• **Exercise description**
I'd like an exact copy of only the lines from the start of the listing below through the line that holds "1. You Feel Overwhelmed Most of the Time". Please keep the pictures out.

• **Record set**
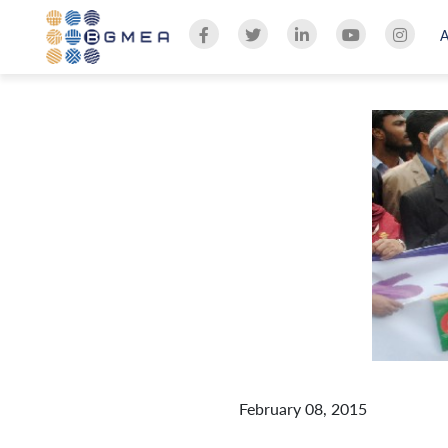
February 08, 2015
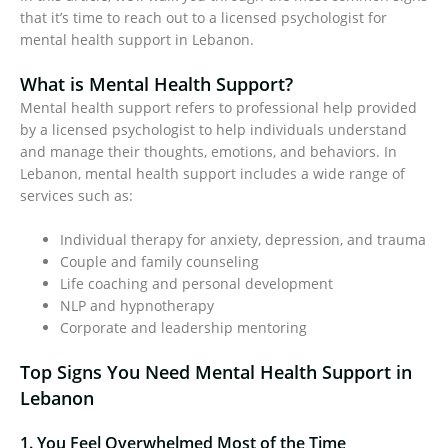
that it’s time to reach out to a licensed psychologist for
mental health support in Lebanon.
What is Mental Health Support?
Mental health support refers to professional help provided
by a licensed psychologist to help individuals understand
and manage their thoughts, emotions, and behaviors. In
Lebanon, mental health support includes a wide range of
services such as:
Individual therapy for anxiety, depression, and trauma
Couple and family counseling
Life coaching and personal development
NLP and hypnotherapy
Corporate and leadership mentoring
Top Signs You Need Mental Health Support in
Lebanon
1. You Feel Overwhelmed Most of the Time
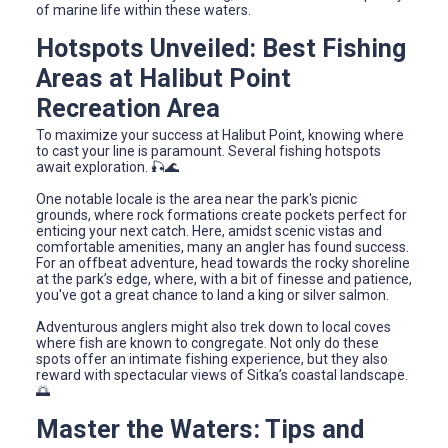
of marine life within these waters.
Hotspots Unveiled: Best Fishing
Areas at Halibut Point
Recreation Area
To maximize your success at Halibut Point, knowing where
to cast your line is paramount. Several fishing hotspots
await exploration. 🎣🌊
One notable locale is the area near the park's picnic
grounds, where rock formations create pockets perfect for
enticing your next catch. Here, amidst scenic vistas and
comfortable amenities, many an angler has found success.
For an offbeat adventure, head towards the rocky shoreline
at the park’s edge, where, with a bit of finesse and patience,
you've got a great chance to land a king or silver salmon.
Adventurous anglers might also trek down to local coves
where fish are known to congregate. Not only do these
spots offer an intimate fishing experience, but they also
reward with spectacular views of Sitka’s coastal landscape.
🌅
Master the Waters: Tips and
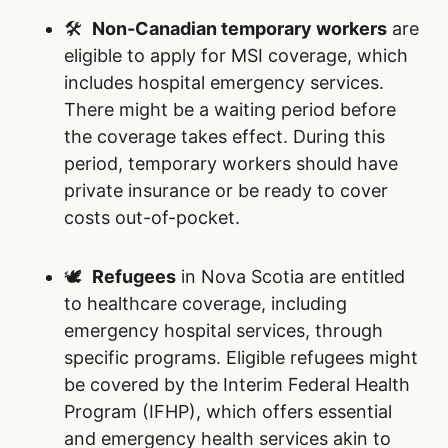
🛠️
Non-Canadian temporary workers
are
eligible to apply for MSI coverage, which
includes hospital emergency services.
There might be a waiting period before
the coverage takes effect. During this
period, temporary workers should have
private insurance or be ready to cover
costs out-of-pocket.
🕊️
Refugees
in Nova Scotia are entitled
to healthcare coverage, including
emergency hospital services, through
specific programs. Eligible refugees might
be covered by the Interim Federal Health
Program (IFHP), which offers essential
and emergency health services akin to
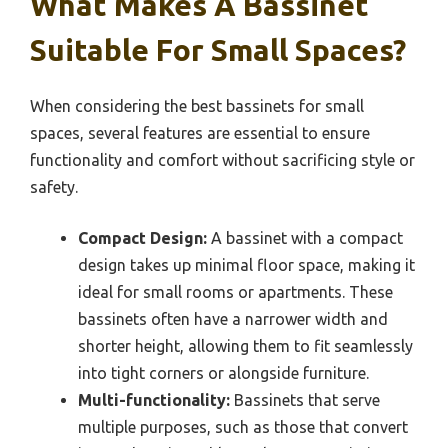
What Makes A Bassinet
Suitable For Small Spaces?
When considering the best bassinets for small
spaces, several features are essential to ensure
functionality and comfort without sacrificing style or
safety.
Compact Design:
A bassinet with a compact
design takes up minimal floor space, making it
ideal for small rooms or apartments. These
bassinets often have a narrower width and
shorter height, allowing them to fit seamlessly
into tight corners or alongside furniture.
Multi-functionality:
Bassinets that serve
multiple purposes, such as those that convert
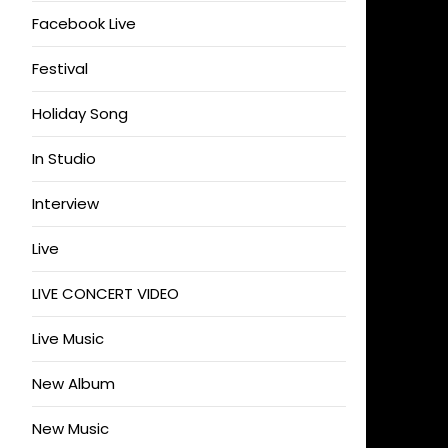
Facebook Live
Festival
Holiday Song
In Studio
Interview
Live
LIVE CONCERT VIDEO
Live Music
New Album
New Music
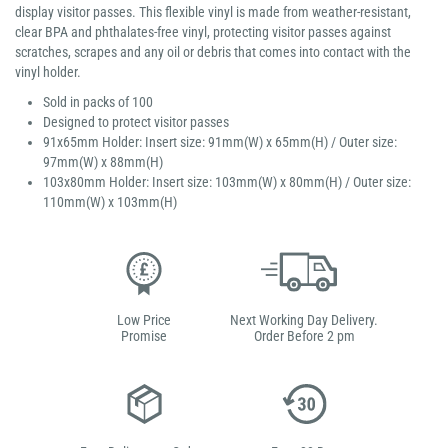
display visitor passes. This flexible vinyl is made from weather-resistant,
clear BPA and phthalates-free vinyl, protecting visitor passes against
scratches, scrapes and any oil or debris that comes into contact with the
vinyl holder.
Sold in packs of 100
Designed to protect visitor passes
91x65mm Holder: Insert size: 91mm(W) x 65mm(H) / Outer size:
97mm(W) x 88mm(H)
103x80mm Holder: Insert size: 103mm(W) x 80mm(H) / Outer size:
110mm(W) x 103mm(H)
Low Price
Next Working Day Delivery.
Promise
Order Before 2 pm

• **Answer to the exercise**
February 08, 2015
that it’s time to reach out to a licensed psychologist for
mental health support in Lebanon.
What is Mental Health Support?
Mental health support refers to professional help provided
by a licensed psychologist to help individuals understand
and manage their thoughts, emotions, and behaviors. In
Lebanon, mental health support includes a wide range of
services such as:
Individual therapy for anxiety, depression, and trauma
Couple and family counseling
Life coaching and personal development
NLP and hypnotherapy
Corporate and leadership mentoring
Top Signs You Need Mental Health Support in
Lebanon
1. You Feel Overwhelmed Most of the Time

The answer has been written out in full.